Все началось с того, что беременность королевы Элеоноры Марии Йозефы (а именно слух о ее беременности прекратил в Польше всяческие нападки на Вишневецкого) оказалась, проще говоря, липой. Королева заявила, что потеряла будущего ребенка, упав-де с лошади.
— Во врет наша первая панна! — смеялись польские шляхтичи. — Стало быть, верно, не было никакой беременности!..
Желание Элеоноры сделать как лучше лишь все испортило. Теперь гнев шляхтичей устремился в сторону короля с удвоенной силой. О мужском бессилии мужа королевы принялись судачить досужие сплетники. Иные разозлились и на саму королеву, вспоминали Марию Гонзаго, женщину авантюрную и не совсем чтобы честную, близкой родственницей которой Элеонора и являлась.
— Яблоко от яблони… — ворчали польские шляхтичи… Теперь в планы тех, кто даже заступался за Вишневецкого, входило расторжение брака, лишение короны Вишневецкого с передачей трона Филиппу Вильхельму Нейбургскому. Уж так многим польским панам хотелось короля то из французов, то из немцев! И вот за него-то, за Филиппа, и предлагали иные шляхтичи выдать замуж Элеонору во второй раз.
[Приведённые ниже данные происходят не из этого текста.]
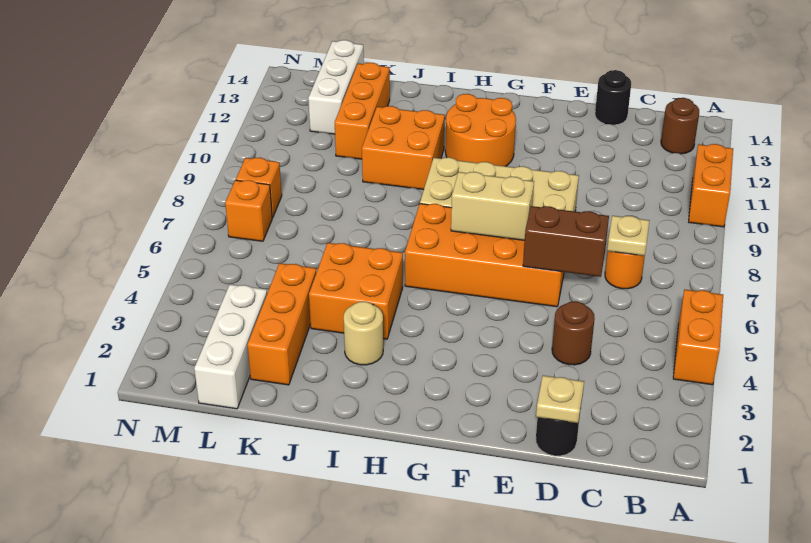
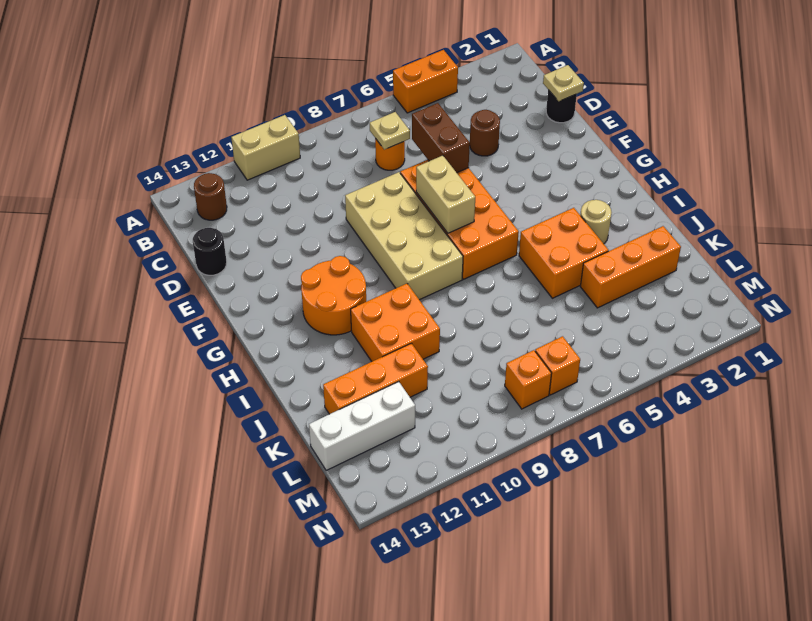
orange 1x2 brick [689,144,733,227] -> tan 1x2 brick [231,115,300,180]
white 1x3 brick [194,284,267,409] -> none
Примас Прамовский, возглавлявший вместе с Яном Собесским оппозицию Вишневецкому, попытался теперь через австрийского посла добиться согласия на развод Элеоноры от родного брата королевы, императора Леопольда I. Но брат отказывался принимать в этом грязном деле участие.
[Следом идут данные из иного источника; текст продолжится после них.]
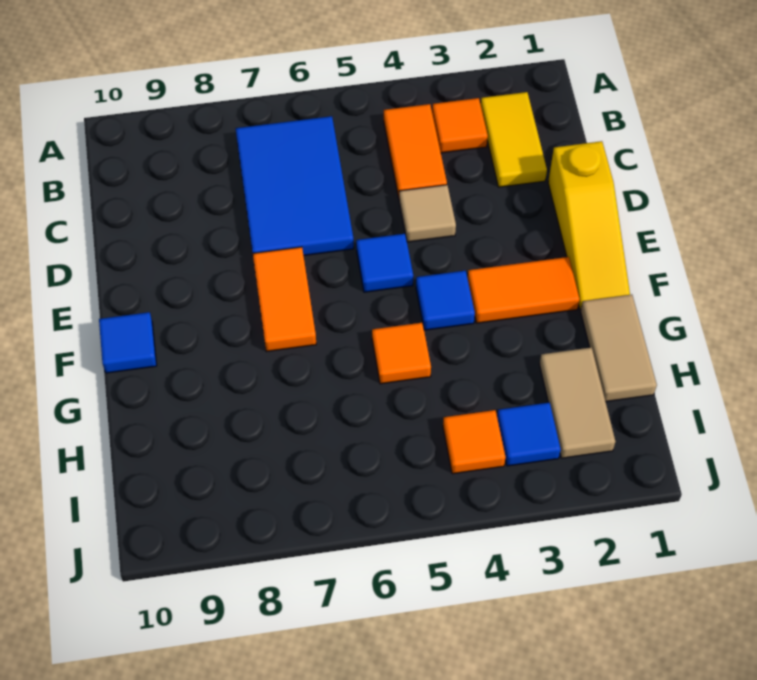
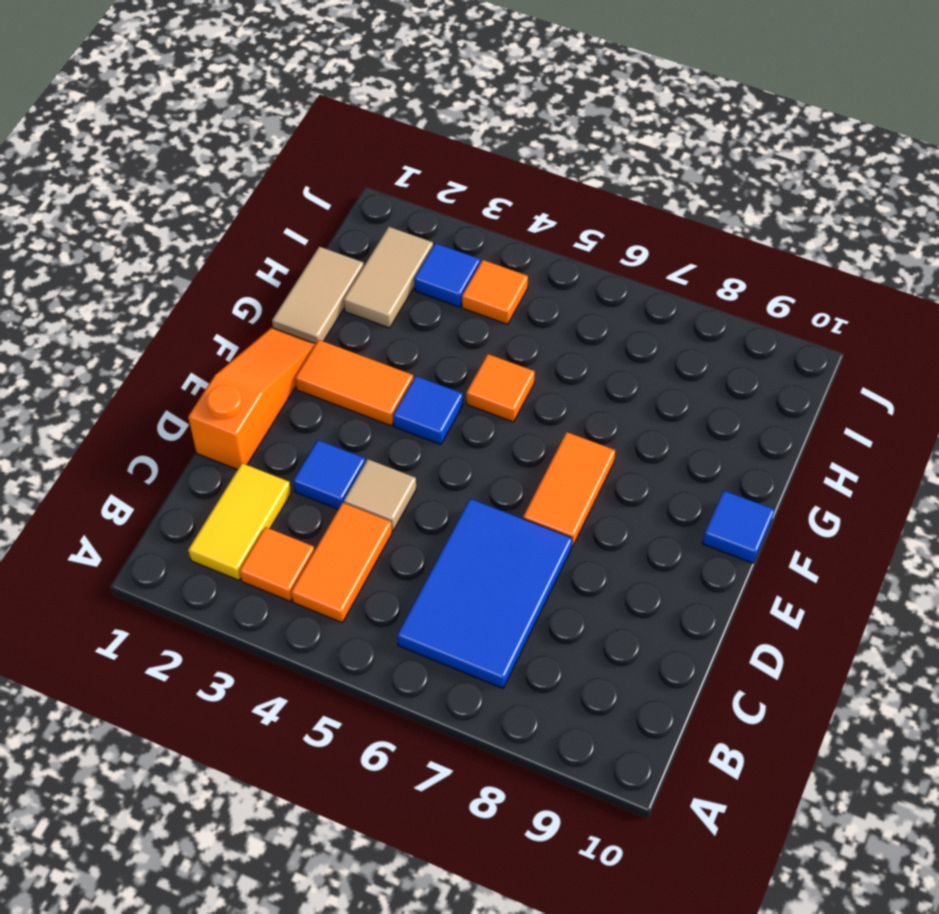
yellow 1x3 slope [548,141,630,309] -> orange 1x3 slope [188,327,315,470]
blue 1x1 tile [356,234,413,292] -> blue 1x1 tile moved to [293,440,366,509]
Элеонора тоже не давала согласия. Маленькая женщина с печальными глазами, отданная замуж не по любви и не получившая в лице мужа ни отца своих детей, ни пылкого возлюбленного, тем не менее, считая подлостью после клятвы у алтаря бросить своего законного супруга ради собственного благополучия, гневно отвергла развод с Михалом Вишневецким. Тогда французская партия польской шляхты обратилась к Людовику XIV с просьбой помочь лишить трона того, за которого еще недавно так пылко голосовали, отклонив кандидатуру Собесского. В Великом княжестве Литовском эти события вызвали негодование практически у всех. Два недавних соперника, два вечно ссорящихся князя, два Михала — Радзивилл и Пац, на удивление многих, нашли на этой почве общий язык, выступая совместно с яростной критикой поведения польской шляхты по отношению к королю и Великому князю. Казалось бы, Михалу Радзивиллу выгодна отставка Вишневецкого — освобождается трон для его боевого друга и шурина. Но, желая корону для Яна, Михал не хотел, чтобы с Вишневецким, его кумом, поступали столь подло и неуважительно — у него с королем так или иначе сложились добрые отношения. Ну, а что касается его друга Собесского, то Михал был вне себя от ярости от того, что Ян, имея большие силы, так и не пришел на подмогу в Каменец. Гневные слова Потоцкого в адрес шурина Михал сейчас полностью разделял.
— Ян, и только он, виноват в том, что мы сдали город, что угодил в плен Кмитич, а Володыевский погиб! — сердито бросал Несвижский князь в лицо своей жене Катажине, пытавшейся заступиться за брата.